Volgens de statuskenmerkentheorie, een theorie die stelt dat verschillen in statuskenmerken
statushiërarchiën binnen groepen creëren, is status geneigd voort te komen uit:
- Formele macht; macht die een persoon over anderen heeft.
- Competentie; het vermogen van een persoon om bij te dragen aan de doelstellingen
van een groep.
- Persoonlijke kenmerken van een persoon.
Social loafing is de neiging van individuen om minder inspanning te leveren wanneer zij in
een groepsverband werken dan wanneer zij alleen werken.

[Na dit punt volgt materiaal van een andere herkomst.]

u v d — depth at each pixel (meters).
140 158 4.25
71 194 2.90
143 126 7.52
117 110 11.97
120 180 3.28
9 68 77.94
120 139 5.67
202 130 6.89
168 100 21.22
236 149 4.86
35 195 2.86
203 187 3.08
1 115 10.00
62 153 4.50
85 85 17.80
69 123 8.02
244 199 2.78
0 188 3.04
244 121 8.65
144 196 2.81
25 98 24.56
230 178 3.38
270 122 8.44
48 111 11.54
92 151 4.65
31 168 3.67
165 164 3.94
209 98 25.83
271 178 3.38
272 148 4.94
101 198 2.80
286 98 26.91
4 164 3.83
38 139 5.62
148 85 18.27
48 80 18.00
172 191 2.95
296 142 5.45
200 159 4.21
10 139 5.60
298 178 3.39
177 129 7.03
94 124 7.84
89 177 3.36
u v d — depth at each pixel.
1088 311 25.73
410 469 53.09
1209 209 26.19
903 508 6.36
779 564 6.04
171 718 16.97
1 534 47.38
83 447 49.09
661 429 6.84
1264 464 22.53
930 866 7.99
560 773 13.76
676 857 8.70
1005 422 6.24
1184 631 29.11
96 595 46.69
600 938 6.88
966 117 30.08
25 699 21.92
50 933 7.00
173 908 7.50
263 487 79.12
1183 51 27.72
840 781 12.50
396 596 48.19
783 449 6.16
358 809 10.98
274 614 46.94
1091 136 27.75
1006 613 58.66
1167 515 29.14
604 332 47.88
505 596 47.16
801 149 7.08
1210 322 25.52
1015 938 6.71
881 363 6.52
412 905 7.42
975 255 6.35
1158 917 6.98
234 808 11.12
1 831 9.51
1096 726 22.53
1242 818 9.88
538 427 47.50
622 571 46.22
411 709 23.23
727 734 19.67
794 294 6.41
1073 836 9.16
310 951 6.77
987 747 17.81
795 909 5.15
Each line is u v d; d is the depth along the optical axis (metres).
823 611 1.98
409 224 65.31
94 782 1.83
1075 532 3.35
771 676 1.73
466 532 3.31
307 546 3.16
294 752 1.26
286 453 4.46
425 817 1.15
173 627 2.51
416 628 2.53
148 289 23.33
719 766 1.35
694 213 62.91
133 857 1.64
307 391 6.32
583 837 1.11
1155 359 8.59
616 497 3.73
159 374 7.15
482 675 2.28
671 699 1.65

- Social loafing is een directe inbreuk op de
veronderstelling dat de productiviteit van een groep
minstens gelijk is aan de som van de productiviteit
van alle individuen in de groep bij elkaar, ongeacht
de groepsgrootte.
Er zijn verschillende manieren om social loafing te
voorkomen:
- Het stellen van groepsdoelen, zodat de groep streeft
naar een gemeenschappelijk doel.
- Het verhogen van intergroepconcurrentie
(concurrentie met andere groepen), die zich richt op het gedeelde groepsresultaat.
- Het meedoen aan evaluaties.
- Het selecteren van leden die gemotiveerd zijn en graag in groepen werken.
- Het baseren van groepsbeloningen op de unieke bijdragen van elk lid.
, De expectancy theorie hangt nauw samen met social loafing;
- Leidt mijn individuele bijdrage tot een betere prestatie?
- Heeft een betere (groeps)prestatie consequenties voor mij?
Groepscohesie is de mate waarin leden zich tot elkaar aangetrokken voelen en gemotiveerd
zijn om in een groep te blijven. Cohesie beïnvloedt de groepsproductiviteit. Studies tonen
aan dat de relatie tussen groepscohesie en groepsproductiviteit afhangt van de
prestatienorm van de groep.
Manier om die groepscohesie te bevorderen:
- Verkleinen van de groep
- Overeenstemming m.b.t. de groepsdoelen aan
moedigen
- De tijd die leden samen door brengen te
verlengen
- De status en moeilijkheidsgraad om lid te
worden van de groep verhogen
- Concurrentie met andere groepen stimuleren
- Beloningen geven aan de groep i.p.v. aan
individuele leden
- Fysiek isoleren van de groep
Diversiteit is de mate waarin leden van een groep op elkaar lijken of van elkaar verschillen.
Een negatief effect van diversiteit kunnen breuklijnen zijn.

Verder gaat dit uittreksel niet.